Persecution was a daily reality for third-century Christians in Rome. And in 258, the Emperor Valerian began another massive round. He issued an edict commanding that all bishops, priests, and deacons should be put to death, and he gave the Imperial treasury power to confiscate all money and possessions from Christians.

In light of the news, Pope Sixtus II quickly ordained a young Spanish theologian, Lawrence, to become archdeacon of Rome. The important position put Lawrence in charge of the Church’s riches, and it gave him responsibility for the Church’s outreach to the poor. The pope sensed his own days were numbered and therefore commissioned Lawrence to protect the Church’s treasure.

On August 6, 258, Valerian captured Pope Sixtus while he celebrated the liturgy, and had him beheaded.

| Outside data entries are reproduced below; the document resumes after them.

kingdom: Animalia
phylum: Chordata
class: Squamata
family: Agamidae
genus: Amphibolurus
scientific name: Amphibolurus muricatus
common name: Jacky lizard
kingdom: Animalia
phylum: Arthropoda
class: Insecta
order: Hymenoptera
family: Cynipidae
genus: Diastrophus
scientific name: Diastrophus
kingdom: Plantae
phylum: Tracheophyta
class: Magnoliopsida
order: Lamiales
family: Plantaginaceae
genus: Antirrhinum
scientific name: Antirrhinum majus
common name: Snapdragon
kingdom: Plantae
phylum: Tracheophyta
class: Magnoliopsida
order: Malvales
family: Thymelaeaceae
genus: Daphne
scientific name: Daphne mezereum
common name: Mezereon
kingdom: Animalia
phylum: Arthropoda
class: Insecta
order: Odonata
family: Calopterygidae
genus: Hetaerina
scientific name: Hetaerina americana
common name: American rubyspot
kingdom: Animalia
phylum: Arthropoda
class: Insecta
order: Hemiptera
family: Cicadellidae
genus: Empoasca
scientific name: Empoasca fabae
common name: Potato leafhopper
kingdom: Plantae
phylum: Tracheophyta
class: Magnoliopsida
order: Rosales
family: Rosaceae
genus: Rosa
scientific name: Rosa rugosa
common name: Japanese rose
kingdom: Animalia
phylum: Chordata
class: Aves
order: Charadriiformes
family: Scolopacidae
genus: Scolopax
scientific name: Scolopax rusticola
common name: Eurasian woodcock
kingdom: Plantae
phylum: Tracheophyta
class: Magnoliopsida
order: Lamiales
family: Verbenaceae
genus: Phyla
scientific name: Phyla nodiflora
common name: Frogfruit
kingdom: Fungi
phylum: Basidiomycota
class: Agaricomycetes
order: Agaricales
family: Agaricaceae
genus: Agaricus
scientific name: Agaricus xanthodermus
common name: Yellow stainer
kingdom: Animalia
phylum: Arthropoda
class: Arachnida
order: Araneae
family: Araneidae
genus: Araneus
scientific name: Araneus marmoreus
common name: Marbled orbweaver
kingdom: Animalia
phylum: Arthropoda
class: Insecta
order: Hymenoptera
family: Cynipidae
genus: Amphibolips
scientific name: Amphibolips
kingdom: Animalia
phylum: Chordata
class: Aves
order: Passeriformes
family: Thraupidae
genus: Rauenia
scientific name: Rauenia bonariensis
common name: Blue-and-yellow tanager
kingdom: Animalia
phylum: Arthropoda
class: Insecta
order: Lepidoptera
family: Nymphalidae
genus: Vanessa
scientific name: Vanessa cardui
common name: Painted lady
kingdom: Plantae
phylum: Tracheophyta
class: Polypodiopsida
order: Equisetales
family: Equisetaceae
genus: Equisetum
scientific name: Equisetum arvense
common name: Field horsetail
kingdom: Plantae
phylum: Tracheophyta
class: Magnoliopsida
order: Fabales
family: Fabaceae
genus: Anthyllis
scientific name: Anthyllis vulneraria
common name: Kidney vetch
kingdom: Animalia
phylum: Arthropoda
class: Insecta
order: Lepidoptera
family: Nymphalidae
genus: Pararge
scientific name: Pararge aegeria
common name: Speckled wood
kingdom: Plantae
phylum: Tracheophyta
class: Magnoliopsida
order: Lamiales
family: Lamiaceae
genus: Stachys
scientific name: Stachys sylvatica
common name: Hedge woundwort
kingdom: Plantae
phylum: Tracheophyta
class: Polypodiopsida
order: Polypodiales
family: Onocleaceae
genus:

Afterwards, he set his sights on the pope’s young protégé, Lawrence. But before killing him, the Emperor demanded the archdeacon turn over all the riches of the Church. He gave Lawrence three days to round it up.

Lawrence worked swiftly. He sold the Church’s vessels and gave the money to widows and the sick. He distributed all the Church’s property to the poor. On the third day, the Emperor summoned Lawrence to his palace and asked for the treasure. With great aplomb, Lawrence entered the palace, stopped, and then gestured back to the door where, streaming in behind him, poured crowds of poor, crippled, blind, and suffering people. “These are the true treasures of the Church,” he boldly proclaimed. One early account even has him adding, “The Church is truly rich, far richer than the Emperor.”

Unsurprisingly, Lawrence’s act of defiance infuriated the Emperor. Valerian ordered his death that same day via grilling on a rack. Hundreds of year later, Lawrence is still remembered for his final jest: while being barbecued alive, he quipped to his executioners, “I’m well done. Turn me over!”

Although his quip is how many people remember Lawrence, we shouldn’t forget his insight regarding the Church’s real treasure. Many people criticize the Church for being too opulent and rich, and the criticism is true. She is unfathomably wealthy. But that wealth is bound not in buildings, art, and vessels but in her suffering and vulnerable faithful, who though poor in spirit have inherited a kingdom surpassing even the glories of Rome.